PROBLEM REQUIREMENTS:
Extract every line from the records below that contains the word "bounding".

RECORDED INFORMATION:
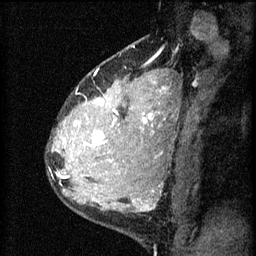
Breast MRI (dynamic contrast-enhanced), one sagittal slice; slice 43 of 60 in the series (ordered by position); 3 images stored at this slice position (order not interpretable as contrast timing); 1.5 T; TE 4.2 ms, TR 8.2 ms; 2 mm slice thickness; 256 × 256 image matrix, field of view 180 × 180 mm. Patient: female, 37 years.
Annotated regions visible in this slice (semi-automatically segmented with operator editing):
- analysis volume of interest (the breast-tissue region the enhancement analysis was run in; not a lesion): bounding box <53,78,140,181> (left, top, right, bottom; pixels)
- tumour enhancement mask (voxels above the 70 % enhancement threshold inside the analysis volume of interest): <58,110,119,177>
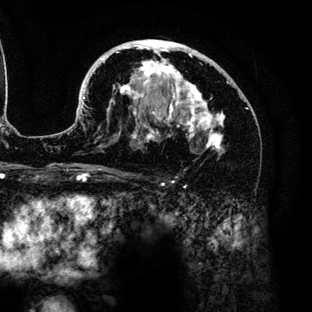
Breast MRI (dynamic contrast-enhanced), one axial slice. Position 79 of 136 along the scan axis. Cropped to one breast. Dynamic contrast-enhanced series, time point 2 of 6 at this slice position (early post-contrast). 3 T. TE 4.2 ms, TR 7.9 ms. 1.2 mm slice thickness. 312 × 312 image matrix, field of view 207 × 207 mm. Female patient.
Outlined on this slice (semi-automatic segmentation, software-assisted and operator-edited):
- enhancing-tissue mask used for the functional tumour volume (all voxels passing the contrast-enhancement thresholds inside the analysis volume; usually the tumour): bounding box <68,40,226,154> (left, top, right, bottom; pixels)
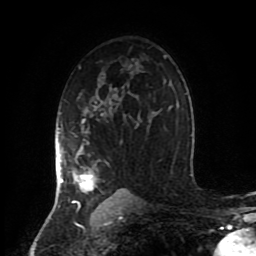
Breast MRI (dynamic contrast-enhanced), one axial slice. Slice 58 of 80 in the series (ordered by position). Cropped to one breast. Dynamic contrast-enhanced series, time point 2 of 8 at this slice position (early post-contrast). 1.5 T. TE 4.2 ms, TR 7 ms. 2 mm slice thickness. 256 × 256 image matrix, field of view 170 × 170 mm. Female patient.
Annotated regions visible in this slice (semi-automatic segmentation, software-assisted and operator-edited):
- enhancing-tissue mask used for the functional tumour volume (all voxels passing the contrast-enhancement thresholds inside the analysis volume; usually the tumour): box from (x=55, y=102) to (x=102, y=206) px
--
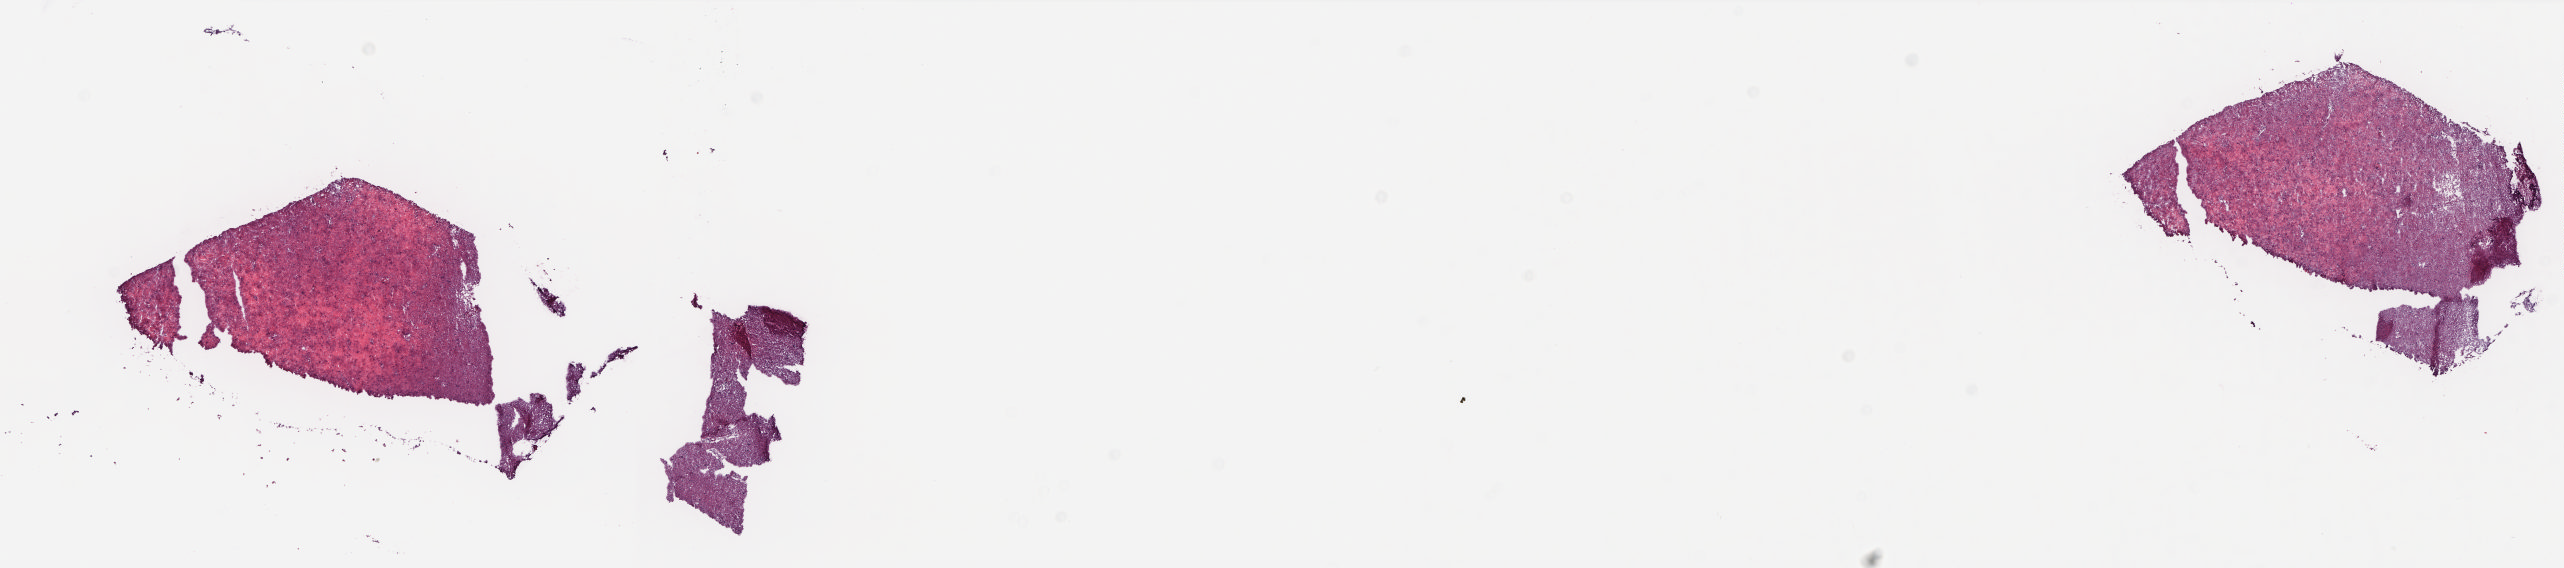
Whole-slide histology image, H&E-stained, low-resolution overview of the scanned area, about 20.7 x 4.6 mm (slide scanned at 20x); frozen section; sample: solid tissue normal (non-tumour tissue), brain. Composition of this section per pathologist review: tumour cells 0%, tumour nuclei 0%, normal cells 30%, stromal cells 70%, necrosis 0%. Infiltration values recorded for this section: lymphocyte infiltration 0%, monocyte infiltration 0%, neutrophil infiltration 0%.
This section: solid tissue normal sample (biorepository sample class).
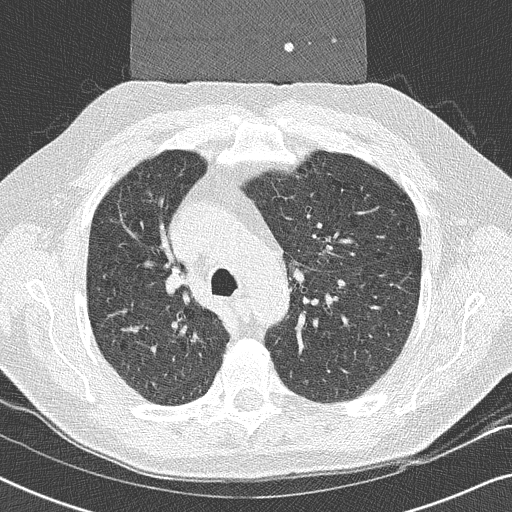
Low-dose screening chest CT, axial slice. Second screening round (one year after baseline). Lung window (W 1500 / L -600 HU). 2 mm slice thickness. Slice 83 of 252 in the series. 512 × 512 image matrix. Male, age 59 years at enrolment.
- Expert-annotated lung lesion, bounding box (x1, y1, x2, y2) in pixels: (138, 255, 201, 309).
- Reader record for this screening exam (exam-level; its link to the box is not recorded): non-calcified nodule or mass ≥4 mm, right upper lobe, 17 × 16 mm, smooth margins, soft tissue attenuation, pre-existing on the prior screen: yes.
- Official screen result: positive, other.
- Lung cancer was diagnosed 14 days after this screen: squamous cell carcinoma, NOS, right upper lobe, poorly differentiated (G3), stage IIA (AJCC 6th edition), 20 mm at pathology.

REPLY TO THE EXERCISE:
- analysis volume of interest (the breast-tissue region the enhancement analysis was run in; not a lesion): bounding box <53,78,140,181> (left, top, right, bottom; pixels)
- enhancing-tissue mask used for the functional tumour volume (all voxels passing the contrast-enhancement thresholds inside the analysis volume; usually the tumour): bounding box <68,40,226,154> (left, top, right, bottom; pixels)
- Expert-annotated lung lesion, bounding box (x1, y1, x2, y2) in pixels: (138, 255, 201, 309).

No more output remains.